Provided data —

* begin *

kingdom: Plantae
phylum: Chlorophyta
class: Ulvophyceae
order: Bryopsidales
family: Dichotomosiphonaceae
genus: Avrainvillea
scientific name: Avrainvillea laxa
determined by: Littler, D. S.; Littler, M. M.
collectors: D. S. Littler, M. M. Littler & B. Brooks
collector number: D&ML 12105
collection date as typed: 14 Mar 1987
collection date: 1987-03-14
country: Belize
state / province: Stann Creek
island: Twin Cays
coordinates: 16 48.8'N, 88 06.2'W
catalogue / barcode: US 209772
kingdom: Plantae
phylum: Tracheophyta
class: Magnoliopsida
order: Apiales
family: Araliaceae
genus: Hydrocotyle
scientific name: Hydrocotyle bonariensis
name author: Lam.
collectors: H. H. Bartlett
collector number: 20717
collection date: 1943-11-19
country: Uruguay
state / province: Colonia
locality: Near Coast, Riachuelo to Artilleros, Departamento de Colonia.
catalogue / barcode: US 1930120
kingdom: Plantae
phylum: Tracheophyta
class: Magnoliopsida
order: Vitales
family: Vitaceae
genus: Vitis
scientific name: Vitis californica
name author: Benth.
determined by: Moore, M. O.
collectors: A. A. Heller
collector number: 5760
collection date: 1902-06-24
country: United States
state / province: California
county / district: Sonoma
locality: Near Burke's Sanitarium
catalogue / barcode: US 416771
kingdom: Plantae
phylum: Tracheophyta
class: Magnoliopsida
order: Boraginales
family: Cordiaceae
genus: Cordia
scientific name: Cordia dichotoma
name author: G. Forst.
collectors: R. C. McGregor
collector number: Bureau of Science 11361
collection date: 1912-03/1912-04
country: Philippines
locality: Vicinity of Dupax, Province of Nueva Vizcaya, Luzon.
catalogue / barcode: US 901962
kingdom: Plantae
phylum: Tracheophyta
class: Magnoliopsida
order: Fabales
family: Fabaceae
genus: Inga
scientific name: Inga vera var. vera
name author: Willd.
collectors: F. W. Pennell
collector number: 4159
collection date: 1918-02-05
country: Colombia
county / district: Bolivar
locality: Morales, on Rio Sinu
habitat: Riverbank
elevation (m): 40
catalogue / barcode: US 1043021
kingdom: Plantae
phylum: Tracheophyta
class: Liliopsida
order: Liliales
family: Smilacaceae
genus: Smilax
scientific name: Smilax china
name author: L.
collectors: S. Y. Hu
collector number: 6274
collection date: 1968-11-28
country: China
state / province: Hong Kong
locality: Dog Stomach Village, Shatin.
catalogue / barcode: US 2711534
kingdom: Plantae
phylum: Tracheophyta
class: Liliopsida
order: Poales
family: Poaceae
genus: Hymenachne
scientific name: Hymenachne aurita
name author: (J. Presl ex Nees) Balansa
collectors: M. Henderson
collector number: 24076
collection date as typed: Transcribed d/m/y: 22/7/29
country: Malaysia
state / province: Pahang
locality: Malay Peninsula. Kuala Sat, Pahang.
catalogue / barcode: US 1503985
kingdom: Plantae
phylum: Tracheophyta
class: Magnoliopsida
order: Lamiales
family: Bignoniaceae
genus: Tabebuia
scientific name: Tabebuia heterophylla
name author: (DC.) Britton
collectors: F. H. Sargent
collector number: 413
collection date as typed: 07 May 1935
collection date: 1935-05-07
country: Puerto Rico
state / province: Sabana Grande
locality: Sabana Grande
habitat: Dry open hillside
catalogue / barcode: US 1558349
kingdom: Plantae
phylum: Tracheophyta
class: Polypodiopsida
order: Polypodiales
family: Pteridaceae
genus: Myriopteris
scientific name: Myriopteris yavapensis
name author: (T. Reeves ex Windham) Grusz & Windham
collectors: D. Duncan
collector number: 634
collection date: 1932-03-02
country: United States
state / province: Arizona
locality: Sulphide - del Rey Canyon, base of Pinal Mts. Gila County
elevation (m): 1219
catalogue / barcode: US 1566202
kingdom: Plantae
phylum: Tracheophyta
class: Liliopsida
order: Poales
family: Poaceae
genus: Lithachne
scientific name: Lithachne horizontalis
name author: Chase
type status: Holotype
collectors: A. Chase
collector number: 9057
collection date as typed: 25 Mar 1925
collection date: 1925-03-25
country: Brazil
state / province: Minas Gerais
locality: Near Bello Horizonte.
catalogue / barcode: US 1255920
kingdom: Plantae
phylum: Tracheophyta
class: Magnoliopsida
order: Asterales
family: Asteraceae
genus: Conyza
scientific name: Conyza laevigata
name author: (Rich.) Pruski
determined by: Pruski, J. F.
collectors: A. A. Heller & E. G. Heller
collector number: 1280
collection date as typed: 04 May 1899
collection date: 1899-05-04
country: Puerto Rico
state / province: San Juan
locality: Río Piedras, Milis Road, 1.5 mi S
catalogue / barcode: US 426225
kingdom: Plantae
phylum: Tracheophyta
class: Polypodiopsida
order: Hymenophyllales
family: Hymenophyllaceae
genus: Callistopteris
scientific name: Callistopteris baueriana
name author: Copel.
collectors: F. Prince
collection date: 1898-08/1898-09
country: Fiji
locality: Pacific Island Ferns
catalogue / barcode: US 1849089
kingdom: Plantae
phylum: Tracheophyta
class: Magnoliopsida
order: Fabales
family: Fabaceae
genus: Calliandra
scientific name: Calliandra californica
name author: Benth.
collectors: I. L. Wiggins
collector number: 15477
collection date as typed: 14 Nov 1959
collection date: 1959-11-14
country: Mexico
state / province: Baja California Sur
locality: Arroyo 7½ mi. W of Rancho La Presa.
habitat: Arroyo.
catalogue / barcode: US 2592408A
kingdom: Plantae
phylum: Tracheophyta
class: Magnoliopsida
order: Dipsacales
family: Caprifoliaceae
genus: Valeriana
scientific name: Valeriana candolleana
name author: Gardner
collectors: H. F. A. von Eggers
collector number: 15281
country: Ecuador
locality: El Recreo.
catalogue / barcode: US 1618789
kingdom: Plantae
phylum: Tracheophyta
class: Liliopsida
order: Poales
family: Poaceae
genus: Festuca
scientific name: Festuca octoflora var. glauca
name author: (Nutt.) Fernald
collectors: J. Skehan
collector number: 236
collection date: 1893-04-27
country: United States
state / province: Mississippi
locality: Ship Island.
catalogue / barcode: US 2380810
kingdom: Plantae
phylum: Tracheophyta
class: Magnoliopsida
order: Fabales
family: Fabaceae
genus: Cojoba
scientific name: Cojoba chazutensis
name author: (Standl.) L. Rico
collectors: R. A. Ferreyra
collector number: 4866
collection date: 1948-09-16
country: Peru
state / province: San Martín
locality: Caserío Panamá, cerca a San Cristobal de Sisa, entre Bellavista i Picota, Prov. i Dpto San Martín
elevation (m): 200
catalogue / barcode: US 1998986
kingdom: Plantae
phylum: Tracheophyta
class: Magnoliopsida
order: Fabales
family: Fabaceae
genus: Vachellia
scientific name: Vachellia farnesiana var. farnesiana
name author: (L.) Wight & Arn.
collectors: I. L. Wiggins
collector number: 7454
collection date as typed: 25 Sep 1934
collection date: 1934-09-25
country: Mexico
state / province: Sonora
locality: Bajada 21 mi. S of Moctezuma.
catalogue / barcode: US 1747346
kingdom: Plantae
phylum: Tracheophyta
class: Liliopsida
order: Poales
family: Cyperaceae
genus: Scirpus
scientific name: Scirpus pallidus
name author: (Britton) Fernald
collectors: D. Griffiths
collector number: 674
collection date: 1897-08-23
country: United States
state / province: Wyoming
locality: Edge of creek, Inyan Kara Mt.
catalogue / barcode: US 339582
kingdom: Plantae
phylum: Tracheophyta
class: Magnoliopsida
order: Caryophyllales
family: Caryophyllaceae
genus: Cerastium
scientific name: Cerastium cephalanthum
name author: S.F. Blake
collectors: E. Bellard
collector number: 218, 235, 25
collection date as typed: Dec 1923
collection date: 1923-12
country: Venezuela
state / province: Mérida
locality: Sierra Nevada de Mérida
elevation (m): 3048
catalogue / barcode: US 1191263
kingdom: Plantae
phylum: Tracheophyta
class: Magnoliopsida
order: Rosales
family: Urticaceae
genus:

* end *

Short exercise —
Copy everything from the line containing "genus: Cerastium" down to the end of the material, substituting "site" for "locality" and leaving the rest unchanged.

The reply —
genus: Cerastium
scientific name: Cerastium cephalanthum
name author: S.F. Blake
collectors: E. Bellard
collector number: 218, 235, 25
collection date as typed: Dec 1923
collection date: 1923-12
country: Venezuela
state / province: Mérida
site: Sierra Nevada de Mérida
elevation (m): 3048
catalogue / barcode: US 1191263
kingdom: Plantae
phylum: Tracheophyta
class: Magnoliopsida
order: Rosales
family: Urticaceae
genus:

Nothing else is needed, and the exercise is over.